Ana de Miguel Álvarez is a Spanish philosopher and feminist. Since 2005 she has been a titular professor of Moral and Political Philosophy at King Juan Carlos University of Madrid. She directs the course History of Feminist Theory at the Complutense University of Madrid's Instituto de Investigaciones Feministas.
Rosa Cobo Bedía is a Spanish feminist, writer, and professor of sociology of gender at the University of A Coruña. She is also the director of the Center for Gender Studies and Feminists at the same university. Her main line of research is feminist theory and the sociology of gender.
Eli Bartra is a feminist philosopher and a pioneer in researching women and folk art in different places of the world, but particularly, in Mexico. She is the daughter of the writers Anna Murià and Agustí Bartra, two Catalan refugees in Mexico.
Francisca Beretervide (1886-1976) was an Uruguayan chemist, educator, author, lawyer, and feminist. She is noted for her role in advancing women's rights in Uruguay. Beretervide's works alongside Paulina Luisi and Isabel Pinto de Vidal paved the way for women's suffrage in her country.
Celinda Arregui de Rodicio was a Chilean feminist politician, writer, teacher and suffrage activist best known for her work in favor of the rights of women in the political, social and civil spheres in Chile.
Graciela Sapriza is a Uruguayan historian and educator. Her research focuses on the social, political and cultural participation of Uruguayan women in the 19th and 20th centuries.
Ana Lau Jaiven is a Mexican feminist, academic and researcher at the UAM Azcapotzalco. She began studying Mexican feminist movements in 1980, and has gone on to study women in the Mexican Revolution, and women's movements and groups throughout 20th-century Mexican history. Francesca Gargallo places her in a group of Latin American feminist historians alongside Julia Tuñón, Ana Arroba, Edda Gabiola and Araceli Barbosa.
Mirta Zaida Lobato is an Argentine historian, essayist, and full professor specializing in the social, cultural and political history of the world of work and gender relations in Argentina and Latin America in the 20th century. Lobato was the founder of "Área Interdisciplinaria de Estudios de la Mujer" (AIEM).

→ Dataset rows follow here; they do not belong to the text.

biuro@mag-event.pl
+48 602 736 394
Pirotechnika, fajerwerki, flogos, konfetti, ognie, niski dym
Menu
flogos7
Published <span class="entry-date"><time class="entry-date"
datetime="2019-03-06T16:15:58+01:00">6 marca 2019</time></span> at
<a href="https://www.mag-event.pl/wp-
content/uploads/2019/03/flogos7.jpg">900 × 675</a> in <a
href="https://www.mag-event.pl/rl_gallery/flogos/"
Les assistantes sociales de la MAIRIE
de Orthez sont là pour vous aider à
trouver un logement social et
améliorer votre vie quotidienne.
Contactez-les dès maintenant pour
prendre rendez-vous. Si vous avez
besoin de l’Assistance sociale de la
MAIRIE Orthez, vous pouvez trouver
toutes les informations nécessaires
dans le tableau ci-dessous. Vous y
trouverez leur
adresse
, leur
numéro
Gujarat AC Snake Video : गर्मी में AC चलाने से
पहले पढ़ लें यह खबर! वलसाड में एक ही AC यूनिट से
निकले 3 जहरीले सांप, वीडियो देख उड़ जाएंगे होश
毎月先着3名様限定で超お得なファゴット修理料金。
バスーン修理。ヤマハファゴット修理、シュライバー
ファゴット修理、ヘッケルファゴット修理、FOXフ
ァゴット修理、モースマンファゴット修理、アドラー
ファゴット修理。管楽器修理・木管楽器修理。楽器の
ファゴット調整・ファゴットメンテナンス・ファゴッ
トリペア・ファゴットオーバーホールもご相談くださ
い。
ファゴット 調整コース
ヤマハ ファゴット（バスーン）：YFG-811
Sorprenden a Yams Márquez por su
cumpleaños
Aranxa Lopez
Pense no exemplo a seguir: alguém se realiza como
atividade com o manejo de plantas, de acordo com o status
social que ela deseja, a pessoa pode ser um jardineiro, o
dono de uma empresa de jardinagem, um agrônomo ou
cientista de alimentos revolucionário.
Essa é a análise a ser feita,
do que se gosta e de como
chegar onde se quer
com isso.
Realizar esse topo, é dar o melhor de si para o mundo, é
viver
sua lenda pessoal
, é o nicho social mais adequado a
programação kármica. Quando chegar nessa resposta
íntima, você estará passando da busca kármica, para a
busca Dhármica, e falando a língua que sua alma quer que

She was awarded a Guggenheim Fellowship in 2006.
Suzana Prates was a Brazilian feminist sociologist and academic. She spent most of her professional career in Uruguay where she dedicated her life to national and Latin American feminist thought. She was the founder of the "Centro de Estudios e Informaciones del Uruguay" (CIESU) and, at the end of the 1970s, she founded the "Grupo de Estudios sobre la Condición de la Mujer en Uruguay" (GRECMU). Her colleagues included Julieta Kirkwood and Elizabeth Jelin.
Florence Thomas is a French-Colombian social psychologist and feminist academic. She was a co-founder of the Programa de Estudios de Género, Mujer y Desarrollo at the National University of Colombia. She is also a journalist for the newspaper El Tiempo. Thomas was honored with the Premio Nacional de Periodismo Simón Bolívar in 2005. In 2017, Thomas was decorated as a Knight in France's Legion of Honour.
Sara Justo was an Argentine women's rights activist, educator and dentist. She was a leader in the women's rights movement of Argentina early in the 20th century, supporting women's suffrage and co-founding both the Women's Pro-Suffrage Committee and the Feminist Center of Argentina. She was one of the first four women dentists in Argentina, graduating from the University of Buenos Aires in 1901.